Task instructions
Copy out all of the notation text in the data below character for character, omitting the pictures.
═══ Stored records
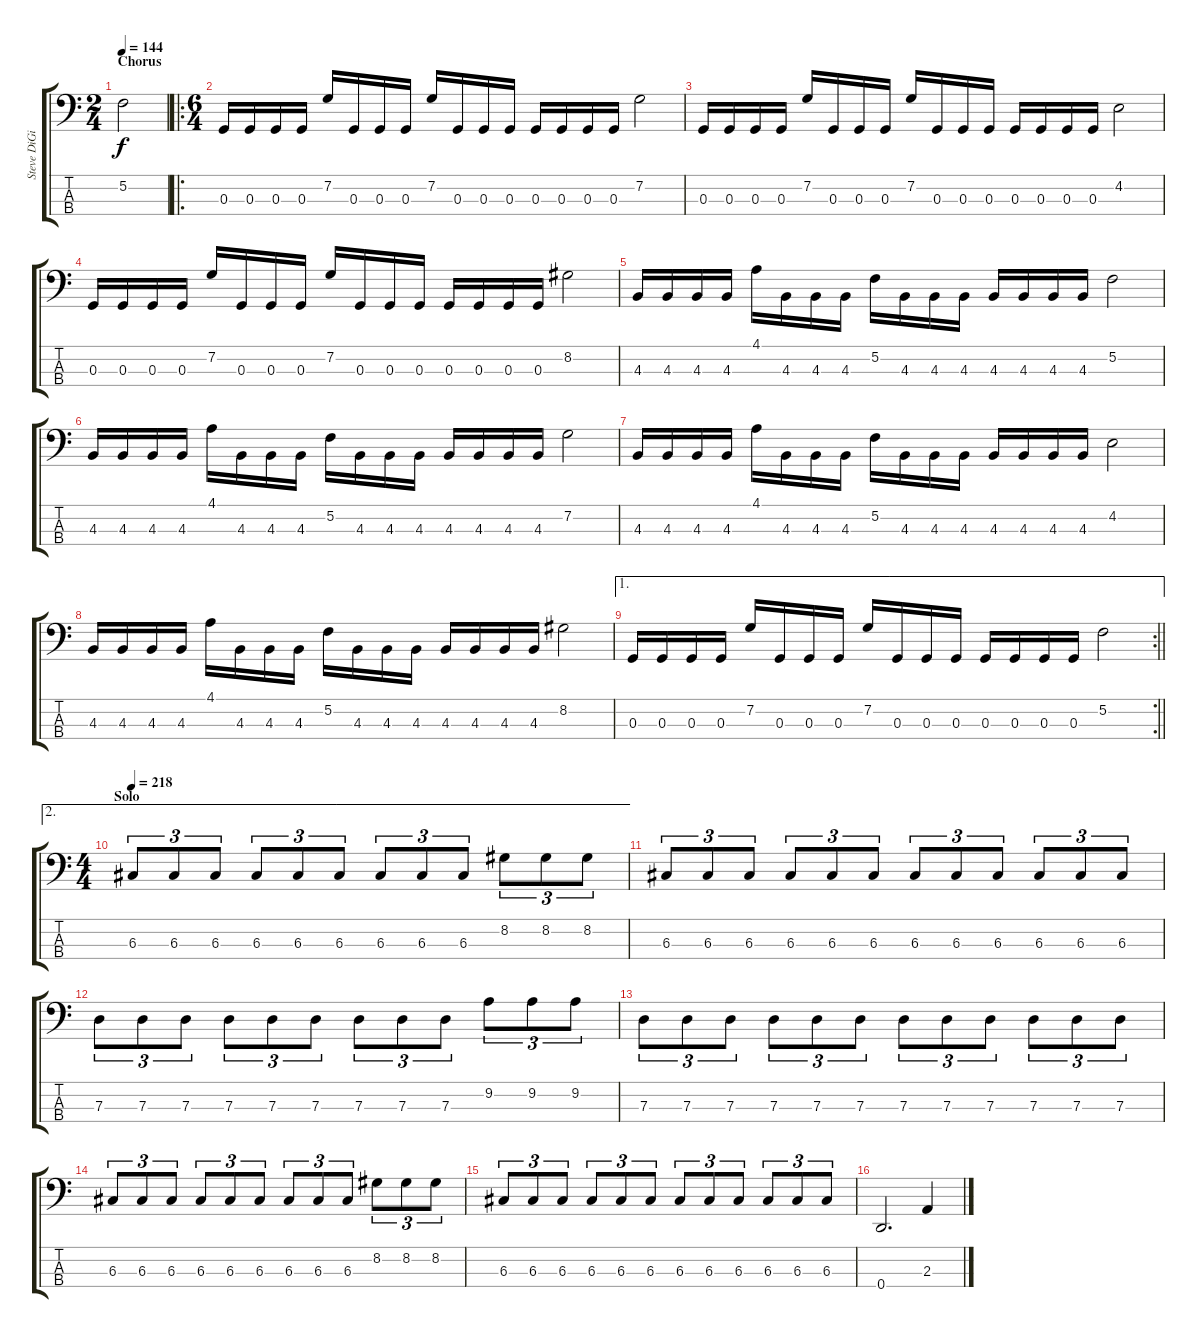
\track ("Steve DiGiorgio" "Steve DiGi") {instrument electricbassfinger}
\staff {score tabs}
\tuning (F2 C2 G1 D1) {hide}
\ts (2 4)
\section ("" "Chorus")
\tempo 144
\clef f4
\ks c
5.2.2{dy f} |
\ro
\ts (6 4)
0.3.16 0.3.16 0.3.16 0.3.16 7.2.16 0.3.16 0.3.16 0.3.16 7.2.16 0.3.16 0.3.16 0.3.16 0.3.16 0.3.16 0.3.16 0.3.16 7.2.2 |
0.3.16 0.3.16 0.3.16 0.3.16 7.2.16 0.3.16 0.3.16 0.3.16 7.2.16 0.3.16 0.3.16 0.3.16 0.3.16 0.3.16 0.3.16 0.3.16 4.2.2 |
0.3.16 0.3.16 0.3.16 0.3.16 7.2.16 0.3.16 0.3.16 0.3.16 7.2.16 0.3.16 0.3.16 0.3.16 0.3.16 0.3.16 0.3.16 0.3.16 8.2.2 |
4.3.16 4.3.16 4.3.16 4.3.16 4.1.16 4.3.16 4.3.16 4.3.16 5.2.16 4.3.16 4.3.16 4.3.16 4.3.16 4.3.16 4.3.16 4.3.16 5.2.2 |
4.3.16 4.3.16 4.3.16 4.3.16 4.1.16 4.3.16 4.3.16 4.3.16 5.2.16 4.3.16 4.3.16 4.3.16 4.3.16 4.3.16 4.3.16 4.3.16 7.2.2 |
4.3.16 4.3.16 4.3.16 4.3.16 4.1.16 4.3.16 4.3.16 4.3.16 5.2.16 4.3.16 4.3.16 4.3.16 4.3.16 4.3.16 4.3.16 4.3.16 4.2.2 |
4.3.16 4.3.16 4.3.16 4.3.16 4.1.16 4.3.16 4.3.16 4.3.16 5.2.16 4.3.16 4.3.16 4.3.16 4.3.16 4.3.16 4.3.16 4.3.16 8.2.2 |
\ae 1
\rc 2
\barLineRight lightlight
0.3.16 0.3.16 0.3.16 0.3.16 7.2.16 0.3.16 0.3.16 0.3.16 7.2.16 0.3.16 0.3.16 0.3.16 0.3.16 0.3.16 0.3.16 0.3.16 5.2.2 |
\ae 2
\ts (4 4)
\section ("" "Solo")
\tempo 218
6.3.8{tu (3 2)} 6.3.8{tu (3 2)} 6.3.8{tu (3 2)} 6.3.8{tu (3 2)} 6.3.8{tu (3 2)} 6.3.8{tu (3 2)} 6.3.8{tu (3 2)} 6.3.8{tu (3 2)} 6.3.8{tu (3 2)} 8.2.8{tu (3 2)} 8.2.8{tu (3 2)} 8.2.8{tu (3 2)} |
6.3.8{tu (3 2)} 6.3.8{tu (3 2)} 6.3.8{tu (3 2)} 6.3.8{tu (3 2)} 6.3.8{tu (3 2)} 6.3.8{tu (3 2)} 6.3.8{tu (3 2)} 6.3.8{tu (3 2)} 6.3.8{tu (3 2)} 6.3.8{tu (3 2)} 6.3.8{tu (3 2)} 6.3.8{tu (3 2)} |
7.3.8{tu (3 2)} 7.3.8{tu (3 2)} 7.3.8{tu (3 2)} 7.3.8{tu (3 2)} 7.3.8{tu (3 2)} 7.3.8{tu (3 2)} 7.3.8{tu (3 2)} 7.3.8{tu (3 2)} 7.3.8{tu (3 2)} 9.2.8{tu (3 2)} 9.2.8{tu (3 2)} 9.2.8{tu (3 2)} |
7.3.8{tu (3 2)} 7.3.8{tu (3 2)} 7.3.8{tu (3 2)} 7.3.8{tu (3 2)} 7.3.8{tu (3 2)} 7.3.8{tu (3 2)} 7.3.8{tu (3 2)} 7.3.8{tu (3 2)} 7.3.8{tu (3 2)} 7.3.8{tu (3 2)} 7.3.8{tu (3 2)} 7.3.8{tu (3 2)} |
6.3.8{tu (3 2)} 6.3.8{tu (3 2)} 6.3.8{tu (3 2)} 6.3.8{tu (3 2)} 6.3.8{tu (3 2)} 6.3.8{tu (3 2)} 6.3.8{tu (3 2)} 6.3.8{tu (3 2)} 6.3.8{tu (3 2)} 8.2.8{tu (3 2)} 8.2.8{tu (3 2)} 8.2.8{tu (3 2)} |
6.3.8{tu (3 2)} 6.3.8{tu (3 2)} 6.3.8{tu (3 2)} 6.3.8{tu (3 2)} 6.3.8{tu (3 2)} 6.3.8{tu (3 2)} 6.3.8{tu (3 2)} 6.3.8{tu (3 2)} 6.3.8{tu (3 2)} 6.3.8{tu (3 2)} 6.3.8{tu (3 2)} 6.3.8{tu (3 2)} |
0.4.2{d} 2.3.4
══════
Reply to the task
\track ("Steve DiGiorgio" "Steve DiGi") {instrument electricbassfinger}
\staff {score tabs}
\tuning (F2 C2 G1 D1) {hide}
\ts (2 4)
\section ("" "Chorus")
\tempo 144
\clef f4
\ks c
5.2.2{dy f} |
\ro
\ts (6 4)
0.3.16 0.3.16 0.3.16 0.3.16 7.2.16 0.3.16 0.3.16 0.3.16 7.2.16 0.3.16 0.3.16 0.3.16 0.3.16 0.3.16 0.3.16 0.3.16 7.2.2 |
0.3.16 0.3.16 0.3.16 0.3.16 7.2.16 0.3.16 0.3.16 0.3.16 7.2.16 0.3.16 0.3.16 0.3.16 0.3.16 0.3.16 0.3.16 0.3.16 4.2.2 |
0.3.16 0.3.16 0.3.16 0.3.16 7.2.16 0.3.16 0.3.16 0.3.16 7.2.16 0.3.16 0.3.16 0.3.16 0.3.16 0.3.16 0.3.16 0.3.16 8.2.2 |
4.3.16 4.3.16 4.3.16 4.3.16 4.1.16 4.3.16 4.3.16 4.3.16 5.2.16 4.3.16 4.3.16 4.3.16 4.3.16 4.3.16 4.3.16 4.3.16 5.2.2 |
4.3.16 4.3.16 4.3.16 4.3.16 4.1.16 4.3.16 4.3.16 4.3.16 5.2.16 4.3.16 4.3.16 4.3.16 4.3.16 4.3.16 4.3.16 4.3.16 7.2.2 |
4.3.16 4.3.16 4.3.16 4.3.16 4.1.16 4.3.16 4.3.16 4.3.16 5.2.16 4.3.16 4.3.16 4.3.16 4.3.16 4.3.16 4.3.16 4.3.16 4.2.2 |
4.3.16 4.3.16 4.3.16 4.3.16 4.1.16 4.3.16 4.3.16 4.3.16 5.2.16 4.3.16 4.3.16 4.3.16 4.3.16 4.3.16 4.3.16 4.3.16 8.2.2 |
\ae 1
\rc 2
\barLineRight lightlight
0.3.16 0.3.16 0.3.16 0.3.16 7.2.16 0.3.16 0.3.16 0.3.16 7.2.16 0.3.16 0.3.16 0.3.16 0.3.16 0.3.16 0.3.16 0.3.16 5.2.2 |
\ae 2
\ts (4 4)
\section ("" "Solo")
\tempo 218
6.3.8{tu (3 2)} 6.3.8{tu (3 2)} 6.3.8{tu (3 2)} 6.3.8{tu (3 2)} 6.3.8{tu (3 2)} 6.3.8{tu (3 2)} 6.3.8{tu (3 2)} 6.3.8{tu (3 2)} 6.3.8{tu (3 2)} 8.2.8{tu (3 2)} 8.2.8{tu (3 2)} 8.2.8{tu (3 2)} |
6.3.8{tu (3 2)} 6.3.8{tu (3 2)} 6.3.8{tu (3 2)} 6.3.8{tu (3 2)} 6.3.8{tu (3 2)} 6.3.8{tu (3 2)} 6.3.8{tu (3 2)} 6.3.8{tu (3 2)} 6.3.8{tu (3 2)} 6.3.8{tu (3 2)} 6.3.8{tu (3 2)} 6.3.8{tu (3 2)} |
7.3.8{tu (3 2)} 7.3.8{tu (3 2)} 7.3.8{tu (3 2)} 7.3.8{tu (3 2)} 7.3.8{tu (3 2)} 7.3.8{tu (3 2)} 7.3.8{tu (3 2)} 7.3.8{tu (3 2)} 7.3.8{tu (3 2)} 9.2.8{tu (3 2)} 9.2.8{tu (3 2)} 9.2.8{tu (3 2)} |
7.3.8{tu (3 2)} 7.3.8{tu (3 2)} 7.3.8{tu (3 2)} 7.3.8{tu (3 2)} 7.3.8{tu (3 2)} 7.3.8{tu (3 2)} 7.3.8{tu (3 2)} 7.3.8{tu (3 2)} 7.3.8{tu (3 2)} 7.3.8{tu (3 2)} 7.3.8{tu (3 2)} 7.3.8{tu (3 2)} |
6.3.8{tu (3 2)} 6.3.8{tu (3 2)} 6.3.8{tu (3 2)} 6.3.8{tu (3 2)} 6.3.8{tu (3 2)} 6.3.8{tu (3 2)} 6.3.8{tu (3 2)} 6.3.8{tu (3 2)} 6.3.8{tu (3 2)} 8.2.8{tu (3 2)} 8.2.8{tu (3 2)} 8.2.8{tu (3 2)} |
6.3.8{tu (3 2)} 6.3.8{tu (3 2)} 6.3.8{tu (3 2)} 6.3.8{tu (3 2)} 6.3.8{tu (3 2)} 6.3.8{tu (3 2)} 6.3.8{tu (3 2)} 6.3.8{tu (3 2)} 6.3.8{tu (3 2)} 6.3.8{tu (3 2)} 6.3.8{tu (3 2)} 6.3.8{tu (3 2)} |
0.4.2{d} 2.3.4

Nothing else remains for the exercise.